Today’s Zaman / Sercan Apaydın
Artist Sercan Apaydın examines empty spaces in urban city
Urban Planning and architecture are directly linked with the governing ideologies of their execution time and a new exhibition by artist Sercan Apaydın questions how changing ideologies are shaping urban cities in these contemporary times.
The title of the show, “Deep Emptiness,” refers to the emotional and physical congestion individuals experience in the urban environment, explains the artist in an interview with Today's Zaman. “The exhibition questions architecture through a painter's perspective. I'm making landscape paintings and, since I live in a city, they are generally depicting cityscapes, architectural zones,” he says, adding that his aim is to examine how we feel the changing ideology through the environment around us.
Apaydın's canvases include paintings of several public and private buildings such as stadiums, cultural centers and government buildings. “Public places that we used to visit easily are nowadays turned into places where we have to show identity cards while entering, such as football stadiums. This bothers me. I wanted to criticize this by using synthetic grass on the canvas,” he says, pointing out one of his paintings depicting İnönü Beşiktaş Stadium. He also uses paper, plastic straws and chipboards in his artworks to underline the theme in the painting.
One of his works, depicting a small football field on which amateur teams practice in İstanbul's Sanayi neighborhood, is perhaps the best statement of the main idea of this show. “This is the only empty green field in this area but it is not enough to satisfy our need of empty space. It is stuck between apartment buildings. I did this painting to question what this small green area represents,” Apaydın explains.
Another painting features a skyscraper located not far away from the same neighborhood. “Every day I walk between Sanayi and Levent. One used to be a shanty town from the 1970s and then turned into a residential area [through mismanaged urbanization] while the other is home to tall plazas of financial centers. I call these places massless blocks. Normally you cannot have such a thing but we cannot really understand whether they are real or not; there is a mass but we cannot feel it. The more I walked on this route, the more it felt like these skyscrapers were just some digital images for the people who pass by and who would not be allowed inside. If we remove this building from the sky, it feels like we will have an emptiness, just like we feel when we cut a part of an image on a graphic design program,” he elaborates, regarding the parts on his paintings where he left intentional blank areas.
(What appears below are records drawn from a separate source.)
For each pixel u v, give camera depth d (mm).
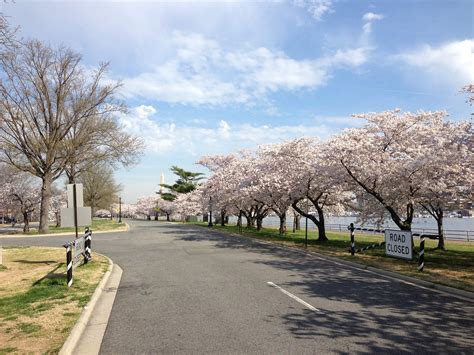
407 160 16359
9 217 76438
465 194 16438
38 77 30672
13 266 13234
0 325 6238
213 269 12234
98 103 32938
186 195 68938
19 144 31406
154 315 6961
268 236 27141
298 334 5777
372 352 5047
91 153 35062
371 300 7969
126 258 15383
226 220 60188
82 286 9445
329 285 9586
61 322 6395
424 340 5512
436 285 9297
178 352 5105
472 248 22219
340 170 18953
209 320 6566
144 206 94875
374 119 17734
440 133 16234
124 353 5121
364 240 25359
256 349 5168
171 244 21344
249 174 31266
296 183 23375
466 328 6070
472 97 13938
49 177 32812
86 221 12984
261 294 8555
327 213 39250
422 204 19453
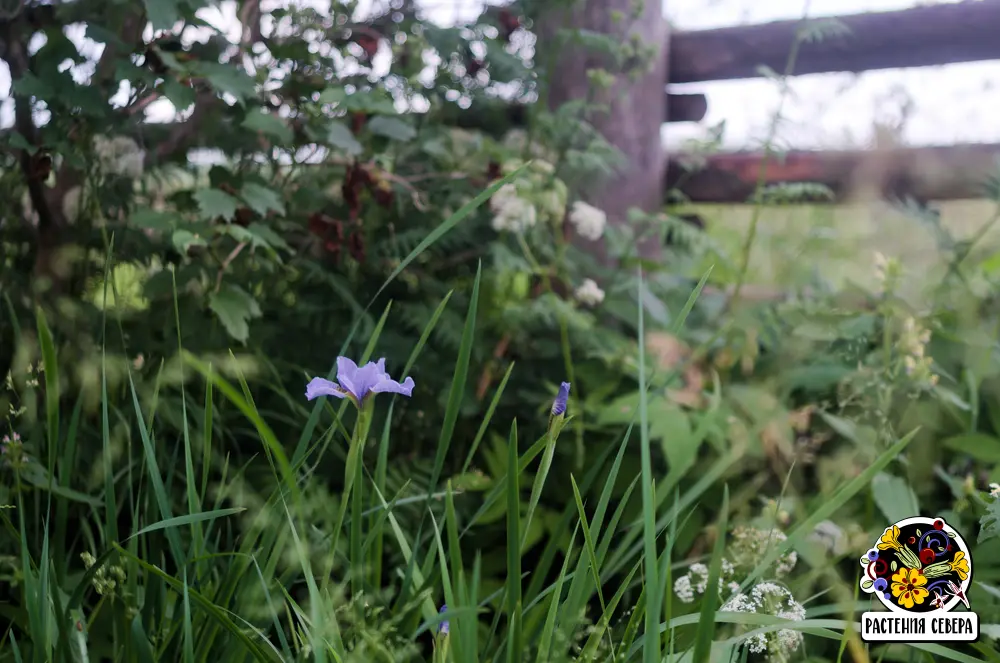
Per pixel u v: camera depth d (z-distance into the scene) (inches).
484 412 66.8
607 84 76.6
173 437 59.1
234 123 63.0
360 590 38.0
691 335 71.1
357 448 37.8
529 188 67.6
One of the highlights of the show is a video-work which is shot at a construction site of one of these skyscrapers through a camera located on the safety helmet of a construction worker. Due to the nature of their work, it gets hard to look at the parts of the video, although the action is part of a daily routine for the workers. On the one hand the viewer is able to see the execution phase of such a construction, and on the other the video lets the spectator observe the stark difference between Levent and Sanayi from the top of the building. The video presents a good context for viewers to make sense of the rest of the works in the exhibition.
“Deep Emptiness” will run through Nov. 5 at Versus Art Project in İstanbul's Beyoğlu district. On the sidelines of the show, on Oct. 27, artist Burhan Kum and director İmre Azam will speak in a panel titled “City and Art.”